Wednesday, September 12, 2018

Damas et Baradā


Bientôt nous passons à al-Hāmā, village de cent cinquante musulmans, dont les maisons sont bâties en pisé, mais qu'entourent de beaux jardins dans la vallée étroite où serpente le Baradā et qu'enserrent deux chaînes de collines calcaires. La blancheur éblouissante de cette double muraille a l'éclat immaculé de la neige, et quand elle répercute, en outre, les rayons du soleil, elle tranche de la manière la plus saisissante avec les tons beaucoup plus doux de la verdoyante oasis qui suit tous les contours de la rivière. Non loin, au sud-est de al-Hāmā, est Dummar, autre village où l'on observe quelques agréables maisons de plaisance qui se cachent discrètement derrière un rideau de gigantesques noyers. Des barrages ont été établis en ce point sur le Baradā pour le diviser en plusieurs bras et porter ses eaux, au moyen de canaux artificiels creusés sur les flancs des collines latérales, à des niveaux plus élevés que celui du lit naturel où il coule.

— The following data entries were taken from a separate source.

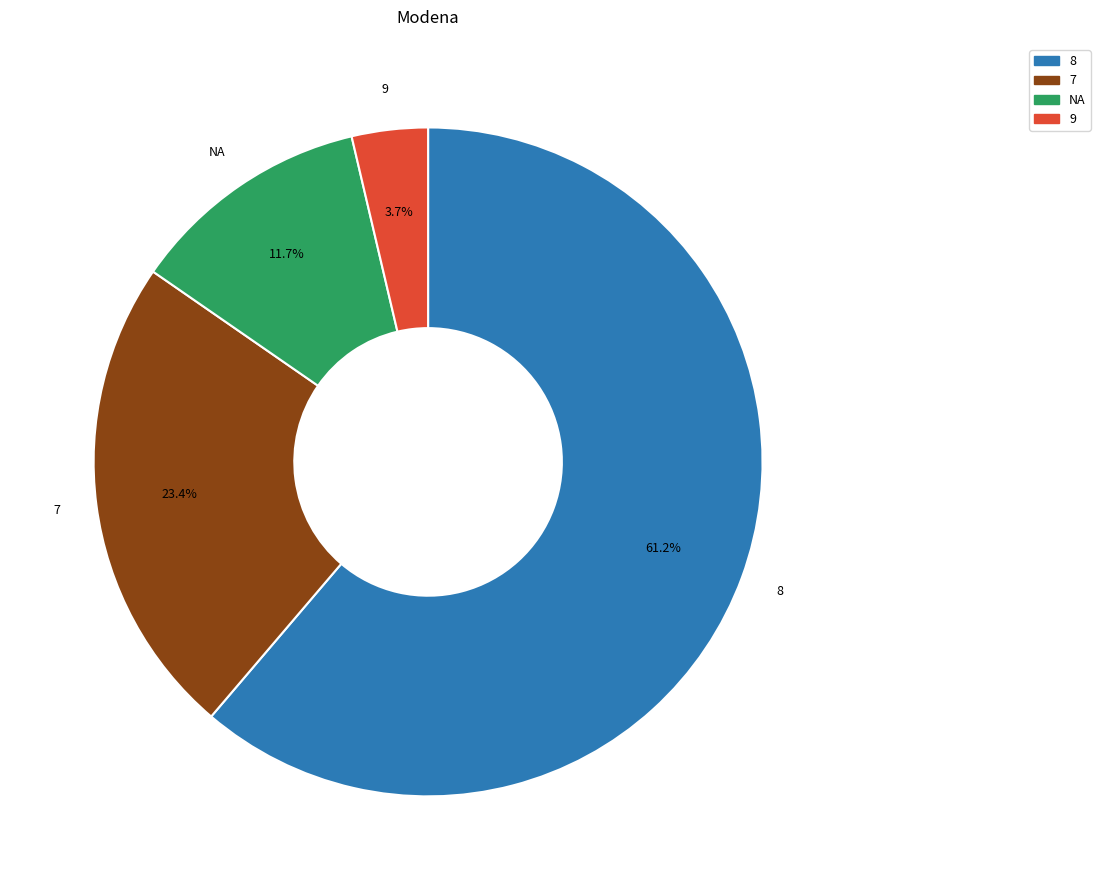

To the nearest percent, what is the difference between the largest and smallest slice percentages?

58%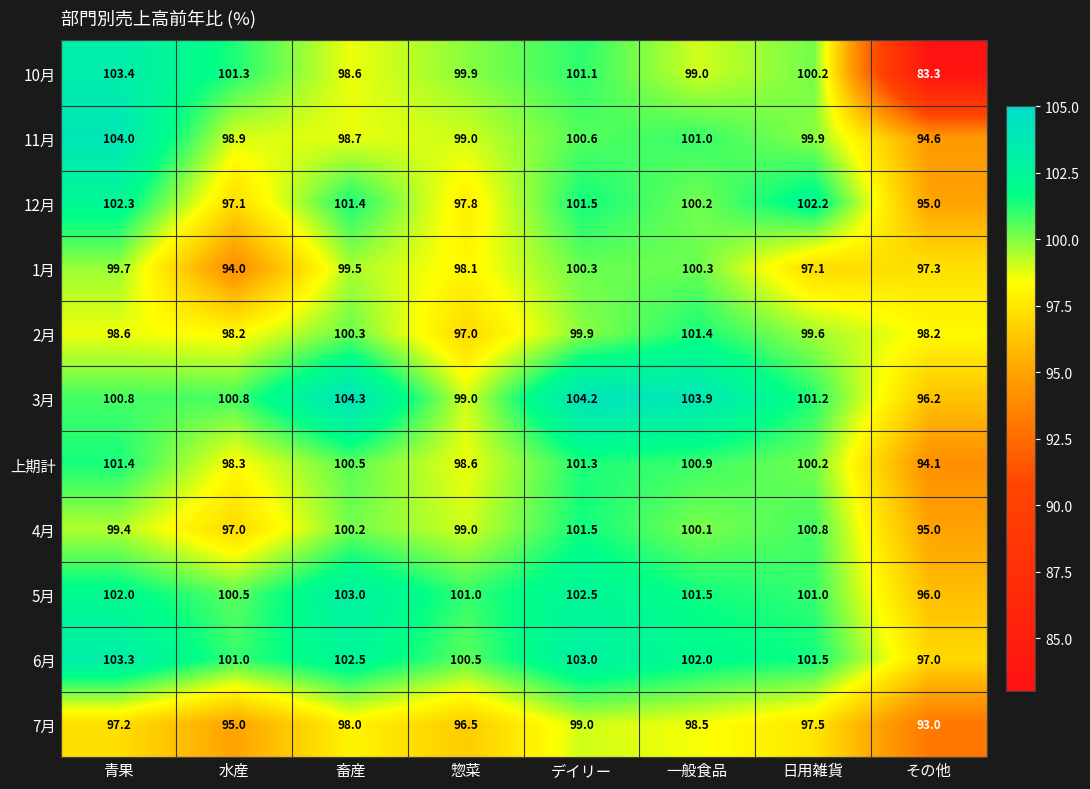

How many values in the 2月 series are below 99?

4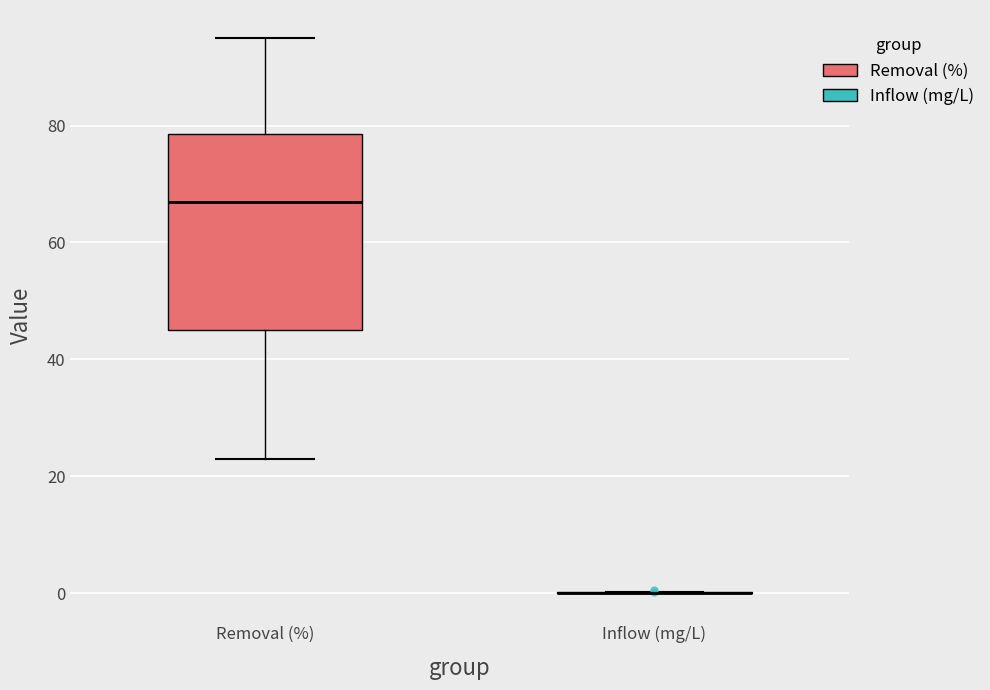

Reading left to right, transcribe this box plot: for each box, give where its median line is, the range the box spans, and where its two whiskers end, as read against the y-axis. The values are not printed on the chart, so give them approximately, as read against the axis.

Removal (%): median 68, box 46 to 78, whiskers 24 to 96
Inflow (mg/L): box collapsed to a line at 0, whiskers 0 to 0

La vallée étroite le long de laquelle on chemine s'ouvre enfin; mais auparavant elle est comme défendue à son extrémité par deux énormes rochers qui se dressent verticalement comme des tours à l'entrée du défilé. Soudain alors on aperçoit devant soi Damas, où conduit une belle avenue de saules et de peupliers, et dont les mosquées et les nombreux minarets apparaissent tout à coup aux regards. Cette grande cité avec ses faubourgs est dominée au nord par des hauteurs d'où on peut l'embrasser tout entière d'une même vue d'ensemble, ainsi que la vaste plaine qui s'étend à l'est, à l'ouest et au sud. Située à sept cents mètres, au moins, au-dessus de la Méditerranée, elle doit à cette élévation, sous la latitude qu'elle occupe, un climat tempéré que ni les grands froids ni les grandes  chaleurs n'atteignent. Le plateau où elle est assise se développe au loin dans toutes les directions, excepté vers le nord, comme nous venons de le dire, et incline légèrement vers l'est-sud-est. Il est sillonné par plusieurs rivières et par d'innombrables canaux qui, là où ils sont entretenus, portent avec eux la fertilité. Aussi, en dépit de la mauvaise administration qui pèse depuis longtemps sur ce pays, en dépit également des dévastations fréquentes des Bédouins, les villages ne manquent-ils pas autour de Damas. Une pareille vitalité, au milieu de la décadence et mēme de la destruction complète de tant d'autres villes en Palestine et en Syrie, est due à l'extrēme abondance des eaux qui circulent de toutes parts dans cette plaine privilégiée que les Arabes appellent avec raison le véritable paradis de l'Orient. Au nombre des rivières qui l'arrosent, il faut signaler principalement le Baradā et al-ʾAʿwaǧ.